• PROBLEM DESCRIPTION
Whenever a line below holds the word "Flexibility", copy that line.
─── INPUT RECORDS ───
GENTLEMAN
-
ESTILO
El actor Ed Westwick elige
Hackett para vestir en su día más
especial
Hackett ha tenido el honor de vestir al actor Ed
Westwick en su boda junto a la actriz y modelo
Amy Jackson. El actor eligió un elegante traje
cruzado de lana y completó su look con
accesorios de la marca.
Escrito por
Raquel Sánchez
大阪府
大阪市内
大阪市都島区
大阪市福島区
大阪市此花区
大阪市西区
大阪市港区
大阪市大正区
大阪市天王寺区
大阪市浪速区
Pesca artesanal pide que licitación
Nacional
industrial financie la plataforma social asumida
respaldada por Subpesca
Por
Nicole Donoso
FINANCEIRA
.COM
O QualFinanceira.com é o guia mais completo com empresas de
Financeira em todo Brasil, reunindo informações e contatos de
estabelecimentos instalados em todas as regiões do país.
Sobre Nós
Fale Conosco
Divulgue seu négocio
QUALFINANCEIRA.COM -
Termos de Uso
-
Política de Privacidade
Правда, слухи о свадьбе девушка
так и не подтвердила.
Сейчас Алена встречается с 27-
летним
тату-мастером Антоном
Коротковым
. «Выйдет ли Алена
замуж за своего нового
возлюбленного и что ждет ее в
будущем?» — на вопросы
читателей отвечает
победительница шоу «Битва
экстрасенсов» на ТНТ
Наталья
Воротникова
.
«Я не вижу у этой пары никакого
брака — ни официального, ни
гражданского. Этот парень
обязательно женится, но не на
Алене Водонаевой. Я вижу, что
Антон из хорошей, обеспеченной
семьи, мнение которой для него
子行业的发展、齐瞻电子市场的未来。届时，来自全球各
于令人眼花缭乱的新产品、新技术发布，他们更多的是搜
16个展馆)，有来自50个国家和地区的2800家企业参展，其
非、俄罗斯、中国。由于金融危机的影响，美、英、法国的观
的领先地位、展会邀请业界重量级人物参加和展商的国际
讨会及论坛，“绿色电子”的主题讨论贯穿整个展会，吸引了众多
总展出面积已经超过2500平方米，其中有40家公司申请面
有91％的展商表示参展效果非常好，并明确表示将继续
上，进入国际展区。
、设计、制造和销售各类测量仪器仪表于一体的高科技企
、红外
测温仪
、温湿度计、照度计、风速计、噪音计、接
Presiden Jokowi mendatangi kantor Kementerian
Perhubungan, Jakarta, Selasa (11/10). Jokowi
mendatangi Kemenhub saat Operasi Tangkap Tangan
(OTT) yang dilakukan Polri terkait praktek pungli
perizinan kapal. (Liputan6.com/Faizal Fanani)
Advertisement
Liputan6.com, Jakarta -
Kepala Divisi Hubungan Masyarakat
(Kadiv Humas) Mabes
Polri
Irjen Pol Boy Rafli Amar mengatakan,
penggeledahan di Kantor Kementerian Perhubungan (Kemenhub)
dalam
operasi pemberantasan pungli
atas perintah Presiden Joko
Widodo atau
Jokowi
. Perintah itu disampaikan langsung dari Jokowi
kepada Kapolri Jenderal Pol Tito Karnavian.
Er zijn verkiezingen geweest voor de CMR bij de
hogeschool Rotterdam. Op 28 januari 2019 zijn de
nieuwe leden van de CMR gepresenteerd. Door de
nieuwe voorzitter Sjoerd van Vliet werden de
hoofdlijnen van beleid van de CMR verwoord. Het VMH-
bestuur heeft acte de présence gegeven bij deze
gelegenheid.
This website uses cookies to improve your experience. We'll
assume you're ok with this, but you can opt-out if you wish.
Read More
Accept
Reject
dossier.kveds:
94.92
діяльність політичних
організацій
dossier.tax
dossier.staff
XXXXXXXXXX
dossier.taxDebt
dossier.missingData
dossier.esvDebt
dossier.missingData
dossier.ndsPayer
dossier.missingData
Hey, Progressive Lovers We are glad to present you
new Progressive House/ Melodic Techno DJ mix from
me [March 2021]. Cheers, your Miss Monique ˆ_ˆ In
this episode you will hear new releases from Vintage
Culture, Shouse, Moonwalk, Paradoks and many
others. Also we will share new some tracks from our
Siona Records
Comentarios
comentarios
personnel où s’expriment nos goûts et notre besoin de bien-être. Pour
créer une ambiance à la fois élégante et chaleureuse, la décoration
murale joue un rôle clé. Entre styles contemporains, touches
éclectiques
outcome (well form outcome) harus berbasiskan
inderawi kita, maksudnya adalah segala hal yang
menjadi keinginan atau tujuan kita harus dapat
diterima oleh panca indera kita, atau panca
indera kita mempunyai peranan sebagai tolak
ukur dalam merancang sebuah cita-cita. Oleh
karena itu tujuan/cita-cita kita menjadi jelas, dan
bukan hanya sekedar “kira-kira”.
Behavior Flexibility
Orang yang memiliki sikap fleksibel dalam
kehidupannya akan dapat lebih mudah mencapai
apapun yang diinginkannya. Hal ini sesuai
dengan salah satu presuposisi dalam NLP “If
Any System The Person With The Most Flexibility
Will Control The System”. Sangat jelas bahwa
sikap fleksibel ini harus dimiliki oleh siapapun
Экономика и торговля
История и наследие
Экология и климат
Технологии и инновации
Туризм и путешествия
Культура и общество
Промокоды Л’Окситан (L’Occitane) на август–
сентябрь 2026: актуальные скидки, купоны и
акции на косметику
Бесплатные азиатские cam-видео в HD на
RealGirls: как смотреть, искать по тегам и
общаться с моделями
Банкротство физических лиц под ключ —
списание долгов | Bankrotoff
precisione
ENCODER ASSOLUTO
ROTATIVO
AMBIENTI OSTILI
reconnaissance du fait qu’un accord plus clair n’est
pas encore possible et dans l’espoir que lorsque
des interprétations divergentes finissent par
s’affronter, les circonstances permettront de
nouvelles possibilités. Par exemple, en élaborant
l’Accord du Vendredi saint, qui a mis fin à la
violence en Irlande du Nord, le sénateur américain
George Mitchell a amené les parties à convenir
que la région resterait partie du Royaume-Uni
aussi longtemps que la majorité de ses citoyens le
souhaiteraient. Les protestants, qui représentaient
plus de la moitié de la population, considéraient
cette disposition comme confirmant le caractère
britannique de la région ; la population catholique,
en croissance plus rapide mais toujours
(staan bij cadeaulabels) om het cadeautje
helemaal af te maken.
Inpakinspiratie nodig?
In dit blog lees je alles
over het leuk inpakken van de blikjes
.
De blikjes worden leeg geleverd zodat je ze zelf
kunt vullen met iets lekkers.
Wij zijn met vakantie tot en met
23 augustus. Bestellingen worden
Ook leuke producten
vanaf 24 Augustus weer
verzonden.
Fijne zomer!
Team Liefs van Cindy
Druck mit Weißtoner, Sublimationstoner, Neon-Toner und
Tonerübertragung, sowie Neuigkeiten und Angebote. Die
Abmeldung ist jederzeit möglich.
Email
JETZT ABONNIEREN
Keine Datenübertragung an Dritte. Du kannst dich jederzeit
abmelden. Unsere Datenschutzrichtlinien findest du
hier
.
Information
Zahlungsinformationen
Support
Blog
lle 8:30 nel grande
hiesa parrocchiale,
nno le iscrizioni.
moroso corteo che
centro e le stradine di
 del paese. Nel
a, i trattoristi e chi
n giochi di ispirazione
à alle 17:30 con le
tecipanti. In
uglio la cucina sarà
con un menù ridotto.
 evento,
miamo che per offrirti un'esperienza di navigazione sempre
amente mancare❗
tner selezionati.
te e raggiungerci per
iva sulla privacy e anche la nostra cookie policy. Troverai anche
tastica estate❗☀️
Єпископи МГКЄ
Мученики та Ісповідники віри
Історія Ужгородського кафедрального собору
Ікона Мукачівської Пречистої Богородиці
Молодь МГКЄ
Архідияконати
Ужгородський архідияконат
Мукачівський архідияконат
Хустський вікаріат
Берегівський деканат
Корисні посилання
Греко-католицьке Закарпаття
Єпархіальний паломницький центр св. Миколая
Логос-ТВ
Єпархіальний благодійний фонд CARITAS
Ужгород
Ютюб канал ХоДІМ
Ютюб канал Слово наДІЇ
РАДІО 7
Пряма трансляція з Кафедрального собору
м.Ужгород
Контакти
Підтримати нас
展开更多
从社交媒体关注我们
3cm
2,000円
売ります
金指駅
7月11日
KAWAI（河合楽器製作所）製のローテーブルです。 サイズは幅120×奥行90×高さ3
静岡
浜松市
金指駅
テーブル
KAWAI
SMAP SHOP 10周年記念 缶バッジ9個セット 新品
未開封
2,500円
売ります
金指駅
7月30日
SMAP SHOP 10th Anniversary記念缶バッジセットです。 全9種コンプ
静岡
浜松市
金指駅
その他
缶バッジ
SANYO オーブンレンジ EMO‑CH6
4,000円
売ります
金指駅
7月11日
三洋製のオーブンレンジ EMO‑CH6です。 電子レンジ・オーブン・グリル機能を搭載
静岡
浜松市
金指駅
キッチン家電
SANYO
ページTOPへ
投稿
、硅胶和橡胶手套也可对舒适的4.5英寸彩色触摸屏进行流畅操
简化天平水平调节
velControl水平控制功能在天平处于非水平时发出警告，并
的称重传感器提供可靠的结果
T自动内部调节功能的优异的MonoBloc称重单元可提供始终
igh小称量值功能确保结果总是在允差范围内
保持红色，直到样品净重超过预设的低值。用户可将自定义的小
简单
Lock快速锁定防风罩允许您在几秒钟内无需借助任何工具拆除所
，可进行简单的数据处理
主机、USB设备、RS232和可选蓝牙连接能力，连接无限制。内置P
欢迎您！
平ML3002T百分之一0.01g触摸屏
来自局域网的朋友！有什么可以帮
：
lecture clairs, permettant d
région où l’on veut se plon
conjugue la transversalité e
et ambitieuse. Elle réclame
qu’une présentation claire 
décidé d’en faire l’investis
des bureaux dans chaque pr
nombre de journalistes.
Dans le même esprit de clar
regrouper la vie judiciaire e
───
• WRITTEN RESPONSE
Behavior Flexibility
Any System The Person With The Most Flexibility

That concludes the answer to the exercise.